Are we just an echo chamber?


(Empress of the Unexpected) #141

I don’t always agree with everything people say here, but I certainly agree with Keto. I was prancing down the street today (yes, nowadays I prance) and I caught my reflection in a window. Wow. I have an emerging waistline. You’re not getting that robe back without a fight. But about that robe. It’s not very figure-flattering to those with emerging waistlines!


(Terence Dean) #142

Save your ammo Biggles, we’re at 15,000 feet and no enemy in sight! :eagle:


(Sarah Bruhn) #143

I totally agree, and constantly ask myself “could this really be true?” I research and find that keto has been studied for over a century… It is important to question your assumptions and every claim made. It is equally important to find support and advice with people who have successfully traveled the journey, because it’s lonely out there.


(Wendy) #144

Have you read Good Calories, Bad Calories or even Taubes book Why We Get Fat? There are many studies that show that CICO does not work or explain how the body deals with fat. In WWGF
I loved chapter 4: The significance of 20 calories a day.
"If it were true that our adiposity is determined by calories -in /calories -out, then this is one implication you only need to overeat, on average, by twenty calories a day to gain fifty extra pounds of fat in twenty years. You need only to rein yourself in by this amount–undereat by twenty calories a day – to undo it.
Twenty calories a day is less than a single bite of a McDonald’s hamburger or a croissant. It’s less than two ounces of Coke or Pepsi or the typical beer. Less than three potatoe chips. Maybe three small bites of an apple. In short not very much at all.
He goes on to say. Twenty calories a day is less than 1% of the recommended caloric intake for a middle aged woman whose idea of regular physical activity is cooking and sewing.
"Ask yourself:How is it possible that anyone stays lean, if all it takes to grow gradually obese is to overshoot this point of energy balance by twenty calories daily?..
You get the point. I highly recommend reading this book if you still find yourself saying that calories really matter. Or of course to anyone who really wants to understand why you don’t think calories matter. Yes they are a measurement of energy but our bodies use as much or as little of that energy as it needs to to do what it’s hormones tell it to do with that said energy.


(Wendy) #145

Me too! And I wonder how often our ideal weight is just wishful thinking. Our ideals of beauty are not necessarily the way we need to be to be healthy. I’m at a size 8 and though I have a few extra inches of fat around my butt and thighs I think I’m already at a healthy weight and waist circumference. Still I’d love to be skinnier. :blush:


(the cheater) #146

I don’t really have an ideal weight, per se, but I have an ideal body; that is, I know what my body looks like when I’m as fit as I’ve ever been (10 years ago, but getting DAMN close!) and that’s my goal. I always jokingly say that my ideal body type is Brad Pitt in Troy - lean, but not skinny, strong but not buffed. That’s basically where I was when I was 155lbs. I’m about 175 right now, give or take. So, obviously I’m aiming for that weight but only insofar as it gets me to my healthiest, fittest self. That said, if I end up being 163 and that body type, then awesome. Back then I was doing mostly cardio whereas nowadays it’s mostly weights, so I’ll probably get to the same level of fitness but at a heavier weight.


(LeeAnn Brooks) #147

I glad to see you arent set on specific weight. I think we do that way too much, and with the body recomp that happens with Keto, it’s not necessary.
Like you I have a vague weight goal but have said I’m perfectly fine staying this weight if my measurements keep going down. That’s the real goal after all. To be smaller. Who cares what a number on the scale says.


(Gail P) #148

I thought it was called a “support group.”
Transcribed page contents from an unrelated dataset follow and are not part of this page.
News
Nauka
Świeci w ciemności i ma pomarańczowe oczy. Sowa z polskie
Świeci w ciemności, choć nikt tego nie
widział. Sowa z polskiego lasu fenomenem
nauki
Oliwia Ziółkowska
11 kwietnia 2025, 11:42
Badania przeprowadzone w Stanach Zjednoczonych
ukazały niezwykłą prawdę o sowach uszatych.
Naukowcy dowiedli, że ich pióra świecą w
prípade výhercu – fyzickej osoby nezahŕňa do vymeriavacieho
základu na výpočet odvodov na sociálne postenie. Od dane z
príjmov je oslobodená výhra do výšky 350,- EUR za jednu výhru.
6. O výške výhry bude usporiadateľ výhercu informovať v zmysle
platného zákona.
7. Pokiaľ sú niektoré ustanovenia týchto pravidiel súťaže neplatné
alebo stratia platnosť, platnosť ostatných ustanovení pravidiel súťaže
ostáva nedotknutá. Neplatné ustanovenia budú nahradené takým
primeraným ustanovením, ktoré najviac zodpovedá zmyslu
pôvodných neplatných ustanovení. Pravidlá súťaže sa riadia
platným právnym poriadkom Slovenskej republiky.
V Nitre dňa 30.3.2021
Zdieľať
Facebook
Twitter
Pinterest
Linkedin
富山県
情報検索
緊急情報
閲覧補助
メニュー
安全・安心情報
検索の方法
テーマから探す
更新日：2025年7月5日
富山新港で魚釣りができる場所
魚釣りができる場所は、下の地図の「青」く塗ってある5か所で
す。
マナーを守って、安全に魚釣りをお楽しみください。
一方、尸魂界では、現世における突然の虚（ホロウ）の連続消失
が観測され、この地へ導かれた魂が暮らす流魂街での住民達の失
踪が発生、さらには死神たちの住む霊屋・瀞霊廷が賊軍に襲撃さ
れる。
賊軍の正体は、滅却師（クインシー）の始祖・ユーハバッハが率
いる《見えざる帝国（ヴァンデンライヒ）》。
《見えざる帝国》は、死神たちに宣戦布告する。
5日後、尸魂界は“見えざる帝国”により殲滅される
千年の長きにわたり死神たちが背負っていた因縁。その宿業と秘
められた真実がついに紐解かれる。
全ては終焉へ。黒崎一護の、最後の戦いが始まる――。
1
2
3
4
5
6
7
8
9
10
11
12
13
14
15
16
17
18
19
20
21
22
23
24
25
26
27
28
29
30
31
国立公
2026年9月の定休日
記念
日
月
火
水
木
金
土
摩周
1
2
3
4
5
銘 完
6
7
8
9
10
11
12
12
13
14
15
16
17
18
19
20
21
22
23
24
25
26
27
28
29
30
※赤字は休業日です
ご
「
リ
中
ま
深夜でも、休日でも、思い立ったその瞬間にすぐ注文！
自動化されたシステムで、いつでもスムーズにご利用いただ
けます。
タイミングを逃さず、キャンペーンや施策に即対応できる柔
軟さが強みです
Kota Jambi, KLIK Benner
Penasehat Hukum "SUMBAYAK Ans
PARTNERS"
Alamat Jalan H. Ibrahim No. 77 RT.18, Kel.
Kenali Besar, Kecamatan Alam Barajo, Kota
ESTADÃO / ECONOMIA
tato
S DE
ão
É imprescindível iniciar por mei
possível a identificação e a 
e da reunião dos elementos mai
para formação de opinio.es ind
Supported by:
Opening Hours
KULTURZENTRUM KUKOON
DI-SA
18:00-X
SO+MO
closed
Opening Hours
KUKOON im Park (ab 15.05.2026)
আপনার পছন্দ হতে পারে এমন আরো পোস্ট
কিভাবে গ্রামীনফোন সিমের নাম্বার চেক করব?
(Bacon is a many-splendoured thing) #149

You mean, like a three-pack of jock straps? :innocent: :rofl:


(Linda) #150

Before I ever heard of low carbing I used to go to the Lindora clinics way back when when you would go in everyday for a shot of HCG and paying 50 bucks a week (a lot of money in those days) would keep you compliant enough to go 6 weeks on 500 calories a day. I would lose 25 pounds. So of course CICO works, but that really doesn’t tell you much in the long run.

Gary Taubes uses this picture to illustrate why. So this woman’s upper body eats less and moves more and her lower body doesn’t? Clearly much more goes on than the facile CICO theory.